Assigned task
Strip out the pictures and output each remaining line of the data word for word.

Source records
------------------------------

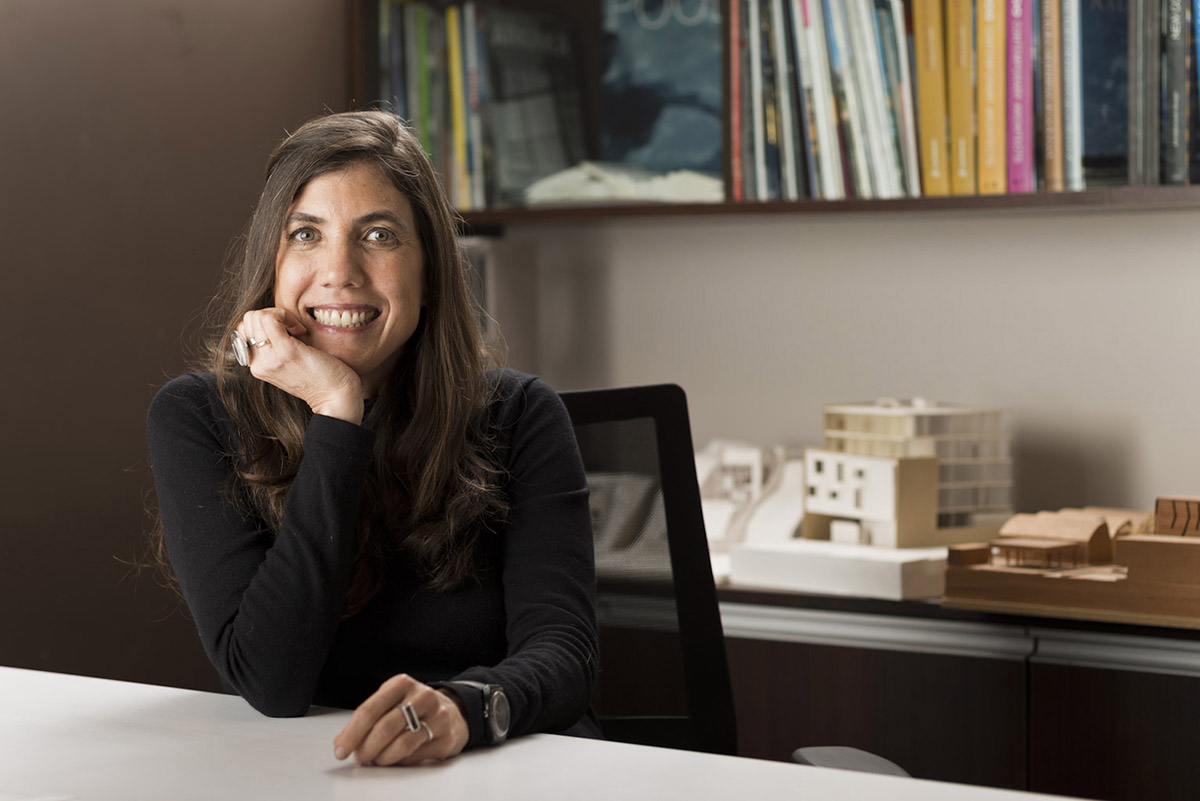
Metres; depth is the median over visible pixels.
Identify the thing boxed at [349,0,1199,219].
bookshelf
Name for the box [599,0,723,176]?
book
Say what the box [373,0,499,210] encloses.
row of books
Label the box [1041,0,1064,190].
book
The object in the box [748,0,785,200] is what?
book
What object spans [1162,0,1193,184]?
book
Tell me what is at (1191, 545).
model
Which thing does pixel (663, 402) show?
office chair
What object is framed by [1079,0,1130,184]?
blue book
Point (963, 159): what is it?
orange book
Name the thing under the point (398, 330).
woman
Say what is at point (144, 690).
desk
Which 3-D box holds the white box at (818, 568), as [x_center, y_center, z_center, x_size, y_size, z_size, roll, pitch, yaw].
[0.386,0.237,4.039,0.349,0.051,0.249,1,3,41]
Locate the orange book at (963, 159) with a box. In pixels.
[946,0,975,194]
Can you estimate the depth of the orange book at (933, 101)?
4.01 m
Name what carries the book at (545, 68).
in the bookshelf
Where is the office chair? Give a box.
[548,382,908,777]
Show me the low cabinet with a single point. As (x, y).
(848, 666)
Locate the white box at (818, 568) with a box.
[725,537,951,599]
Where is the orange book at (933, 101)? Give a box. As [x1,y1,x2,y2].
[913,0,950,193]
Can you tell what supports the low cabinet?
on the floor
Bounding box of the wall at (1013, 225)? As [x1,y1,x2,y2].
[486,208,1199,532]
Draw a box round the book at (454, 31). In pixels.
[446,2,470,208]
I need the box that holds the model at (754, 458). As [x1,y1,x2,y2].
[697,441,804,551]
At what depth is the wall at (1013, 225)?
4.34 m
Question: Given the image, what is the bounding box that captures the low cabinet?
[717,583,1199,800]
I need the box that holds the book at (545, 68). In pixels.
[482,6,587,201]
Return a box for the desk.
[0,665,1096,800]
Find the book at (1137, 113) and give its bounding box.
[1128,0,1157,183]
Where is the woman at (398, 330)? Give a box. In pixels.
[144,109,607,770]
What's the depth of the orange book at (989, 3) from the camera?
3.95 m
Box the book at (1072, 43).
[1061,0,1083,193]
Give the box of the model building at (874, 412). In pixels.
[820,399,1011,547]
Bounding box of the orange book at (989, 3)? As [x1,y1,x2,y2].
[976,0,1006,193]
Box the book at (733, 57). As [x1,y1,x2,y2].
[724,0,742,199]
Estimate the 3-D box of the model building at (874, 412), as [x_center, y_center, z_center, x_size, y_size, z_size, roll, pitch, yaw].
[0.491,0.111,4.412,0.294,0.240,0.288,1,3,41]
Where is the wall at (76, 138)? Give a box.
[0,0,352,693]
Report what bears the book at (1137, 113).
in the bookshelf
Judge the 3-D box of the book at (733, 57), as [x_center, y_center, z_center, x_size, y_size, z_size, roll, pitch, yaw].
[0.249,-0.460,4.303,0.027,0.281,0.139,1,3,41]
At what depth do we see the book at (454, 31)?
4.61 m
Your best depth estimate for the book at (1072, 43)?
3.85 m
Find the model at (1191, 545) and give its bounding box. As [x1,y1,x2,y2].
[939,496,1199,627]
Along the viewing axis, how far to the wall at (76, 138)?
4.50 m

------------------------------

Solution
Metres; depth is the median over visible pixels.
Identify the thing boxed at [349,0,1199,219].
bookshelf
Name for the box [599,0,723,176]?
book
Say what the box [373,0,499,210] encloses.
row of books
Label the box [1041,0,1064,190].
book
The object in the box [748,0,785,200] is what?
book
What object spans [1162,0,1193,184]?
book
Tell me what is at (1191, 545).
model
Which thing does pixel (663, 402) show?
office chair
What object is framed by [1079,0,1130,184]?
blue book
Point (963, 159): what is it?
orange book
Name the thing under the point (398, 330).
woman
Say what is at point (144, 690).
desk
Which 3-D box holds the white box at (818, 568), as [x_center, y_center, z_center, x_size, y_size, z_size, roll, pitch, yaw].
[0.386,0.237,4.039,0.349,0.051,0.249,1,3,41]
Locate the orange book at (963, 159) with a box. In pixels.
[946,0,975,194]
Can you estimate the depth of the orange book at (933, 101)?
4.01 m
Name what carries the book at (545, 68).
in the bookshelf
Where is the office chair? Give a box.
[548,382,908,777]
Show me the low cabinet with a single point. As (x, y).
(848, 666)
Locate the white box at (818, 568) with a box.
[725,537,951,599]
Where is the orange book at (933, 101)? Give a box. As [x1,y1,x2,y2].
[913,0,950,193]
Can you tell what supports the low cabinet?
on the floor
Bounding box of the wall at (1013, 225)? As [x1,y1,x2,y2].
[486,208,1199,532]
Draw a box round the book at (454, 31). In pixels.
[446,2,470,208]
I need the box that holds the model at (754, 458). As [x1,y1,x2,y2].
[697,441,804,551]
At what depth is the wall at (1013, 225)?
4.34 m
Question: Given the image, what is the bounding box that captures the low cabinet?
[717,583,1199,800]
I need the box that holds the book at (545, 68). In pixels.
[482,6,587,201]
Return a box for the desk.
[0,665,1096,800]
Find the book at (1137, 113) and give its bounding box.
[1128,0,1157,183]
Where is the woman at (398, 330)? Give a box. In pixels.
[144,109,607,770]
What's the depth of the orange book at (989, 3) from the camera?
3.95 m
Box the book at (1072, 43).
[1061,0,1083,193]
Give the box of the model building at (874, 412). In pixels.
[820,399,1011,547]
Bounding box of the orange book at (989, 3)? As [x1,y1,x2,y2].
[976,0,1006,193]
Box the book at (733, 57). As [x1,y1,x2,y2].
[724,0,742,199]
Estimate the 3-D box of the model building at (874, 412), as [x_center, y_center, z_center, x_size, y_size, z_size, roll, pitch, yaw].
[0.491,0.111,4.412,0.294,0.240,0.288,1,3,41]
Where is the wall at (76, 138)? Give a box.
[0,0,352,693]
Report what bears the book at (1137, 113).
in the bookshelf
Judge the 3-D box of the book at (733, 57), as [x_center, y_center, z_center, x_size, y_size, z_size, roll, pitch, yaw].
[0.249,-0.460,4.303,0.027,0.281,0.139,1,3,41]
At what depth do we see the book at (454, 31)?
4.61 m
Your best depth estimate for the book at (1072, 43)?
3.85 m
Find the model at (1191, 545) and give its bounding box. As [x1,y1,x2,y2].
[939,496,1199,627]
Along the viewing axis, how far to the wall at (76, 138)?
4.50 m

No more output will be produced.